■ Problem to work on ■
Rewrite every line of the listing, replacing "part" with "component" and keeping everything else the same. Leave the pictures out of your answer.

■ Task inputs ■
************

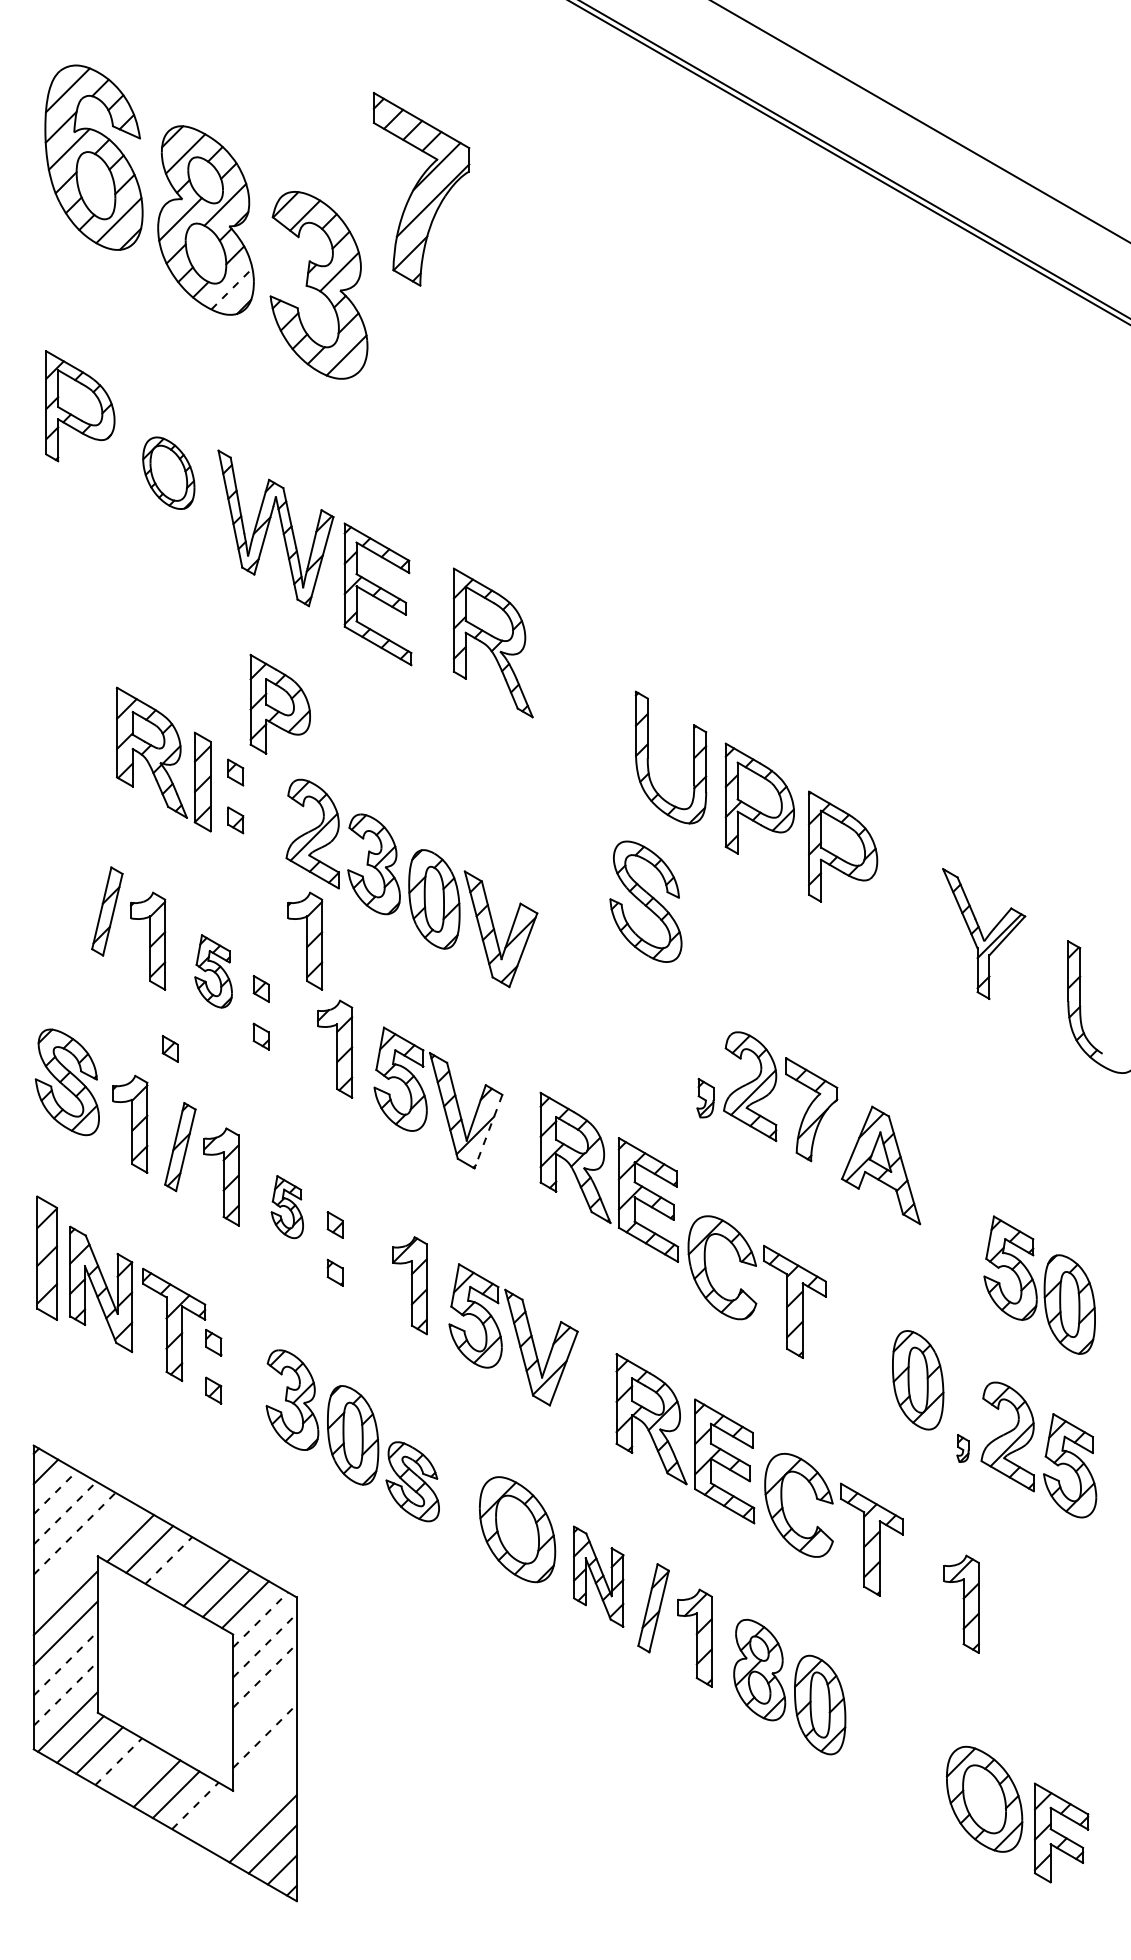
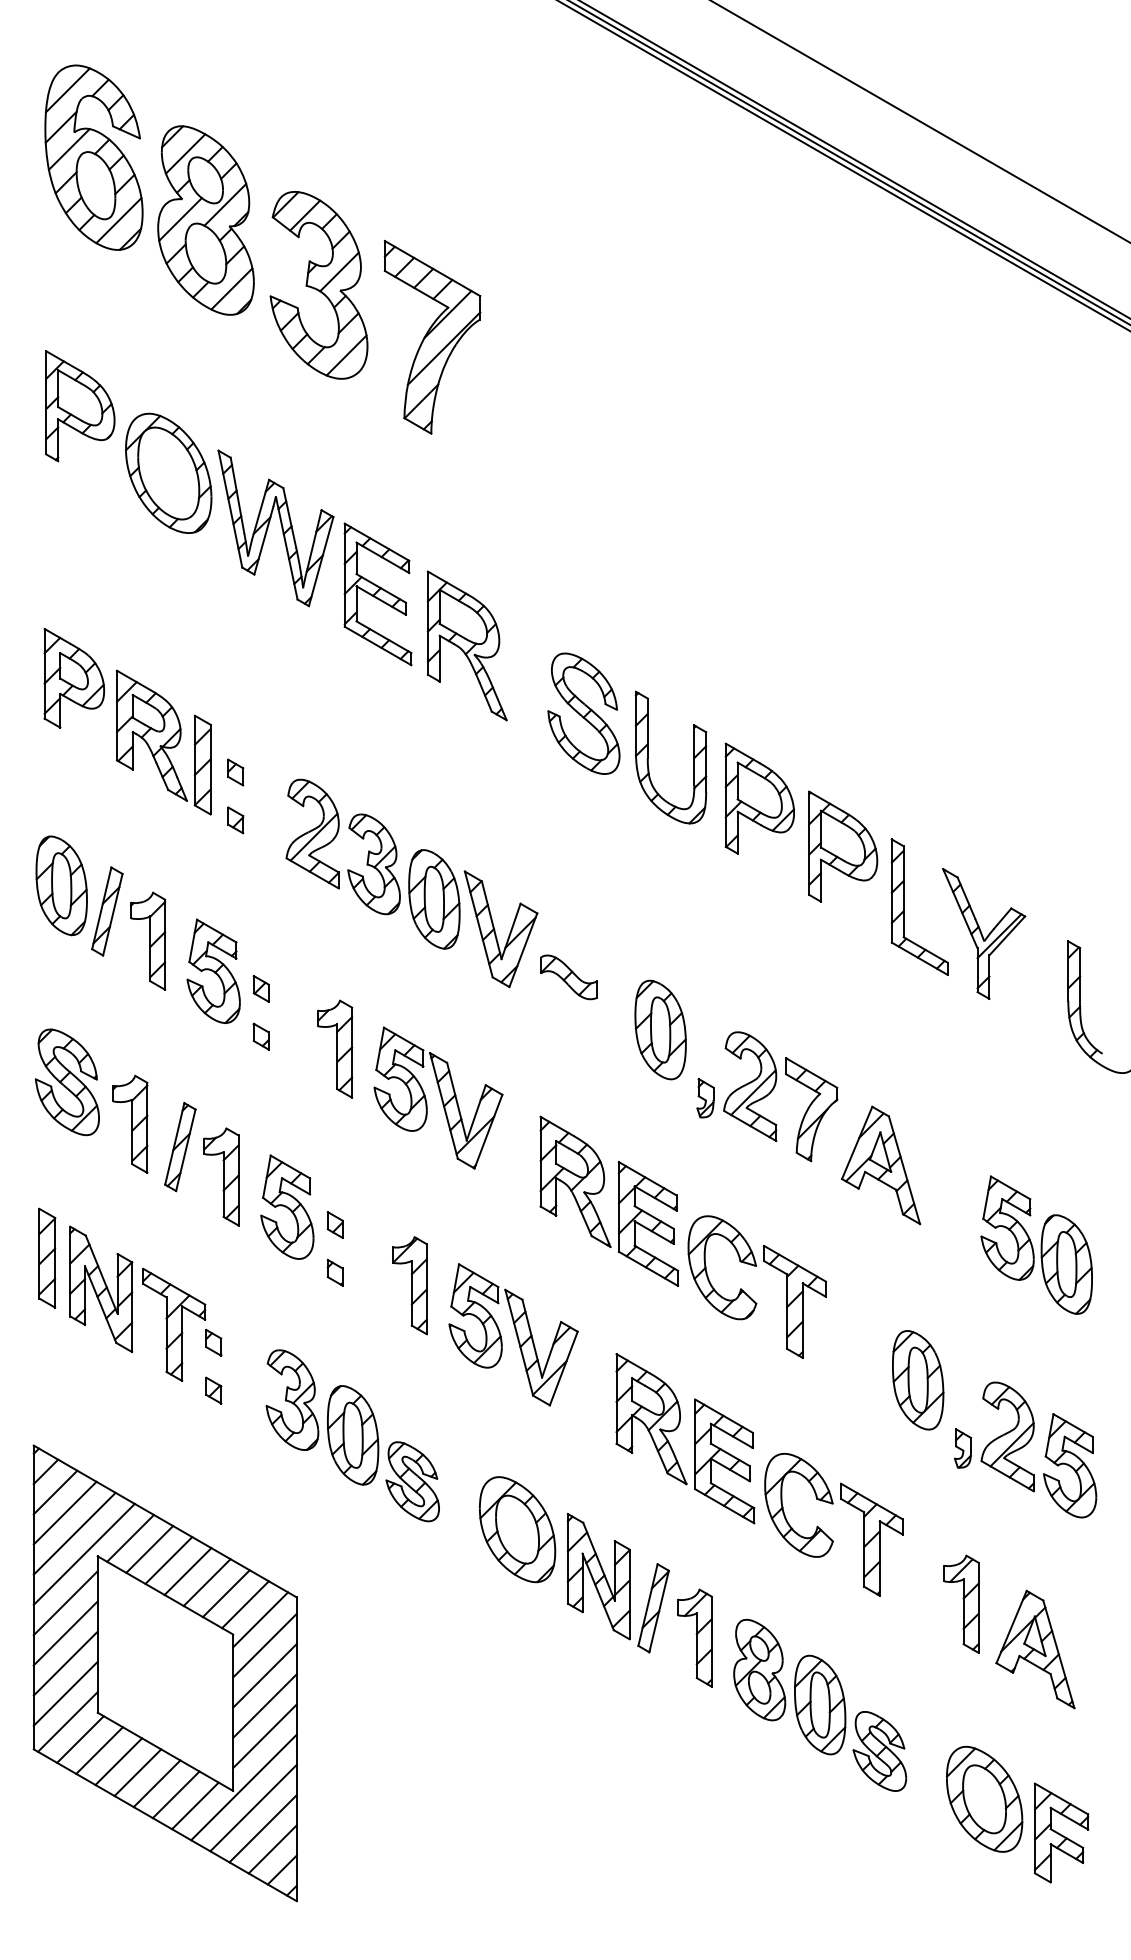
line at (843, 165): none -> present
part at (421, 189) position: (421, 189) -> (432, 337)
line at (232, 288): dashed -> solid
part at (168, 472) size: 54x74 px -> 88x122 px
part at (492, 642) position: (492, 642) -> (466, 645)
part at (279, 703) position: (279, 703) -> (73, 677)
part at (163, 759) position: (163, 759) -> (163, 742)
part at (61, 885): none -> present
part at (645, 901) position: (645, 901) -> (583, 713)
part at (904, 906): none -> present
part at (305, 940): present -> none
part at (213, 971) size: 39x75 px -> 55x107 px
part at (568, 977): none -> present
part at (660, 1029): none -> present
part at (169, 1048): present -> none
line at (488, 1132): dashed -> solid
part at (617, 1179) position: (617, 1179) -> (617, 1203)
part at (286, 1207) size: 34x65 px -> 55x106 px
part at (47, 1257) size: 23x126 px -> 19x102 px
part at (1039, 1284) position: (1039, 1284) -> (1036, 1244)
part at (962, 1448) size: 14x29 px -> 20x41 px
line at (55, 1492): dashed -> solid
line at (65, 1512): dashed -> solid
line at (74, 1533): dashed -> solid
line at (83, 1553): none -> present
line at (169, 1560): dashed -> solid
line at (187, 1571): none -> present
part at (598, 1576) size: 52x103 px -> 65x128 px
line at (260, 1619): dashed -> solid
line at (264, 1645): dashed -> solid
part at (1035, 1649): none -> present
line at (66, 1663): dashed -> solid
line at (264, 1675): dashed -> solid
line at (66, 1693): dashed -> solid
line at (264, 1705): none -> present
line at (264, 1736): dashed -> solid
part at (879, 1751): none -> present
line at (118, 1761): dashed -> solid
line at (137, 1772): none -> present
line at (243, 1787): none -> present
line at (195, 1805): dashed -> solid
line at (253, 1807): none -> present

************

■ In response ■
line at (843, 165): none -> present
component at (421, 189) position: (421, 189) -> (432, 337)
line at (232, 288): dashed -> solid
component at (168, 472) size: 54x74 px -> 88x122 px
component at (492, 642) position: (492, 642) -> (466, 645)
component at (279, 703) position: (279, 703) -> (73, 677)
component at (163, 759) position: (163, 759) -> (163, 742)
component at (61, 885): none -> present
component at (645, 901) position: (645, 901) -> (583, 713)
component at (904, 906): none -> present
component at (305, 940): present -> none
component at (213, 971) size: 39x75 px -> 55x107 px
component at (568, 977): none -> present
component at (660, 1029): none -> present
component at (169, 1048): present -> none
line at (488, 1132): dashed -> solid
component at (617, 1179) position: (617, 1179) -> (617, 1203)
component at (286, 1207) size: 34x65 px -> 55x106 px
component at (47, 1257) size: 23x126 px -> 19x102 px
component at (1039, 1284) position: (1039, 1284) -> (1036, 1244)
component at (962, 1448) size: 14x29 px -> 20x41 px
line at (55, 1492): dashed -> solid
line at (65, 1512): dashed -> solid
line at (74, 1533): dashed -> solid
line at (83, 1553): none -> present
line at (169, 1560): dashed -> solid
line at (187, 1571): none -> present
component at (598, 1576) size: 52x103 px -> 65x128 px
line at (260, 1619): dashed -> solid
line at (264, 1645): dashed -> solid
component at (1035, 1649): none -> present
line at (66, 1663): dashed -> solid
line at (264, 1675): dashed -> solid
line at (66, 1693): dashed -> solid
line at (264, 1705): none -> present
line at (264, 1736): dashed -> solid
component at (879, 1751): none -> present
line at (118, 1761): dashed -> solid
line at (137, 1772): none -> present
line at (243, 1787): none -> present
line at (195, 1805): dashed -> solid
line at (253, 1807): none -> present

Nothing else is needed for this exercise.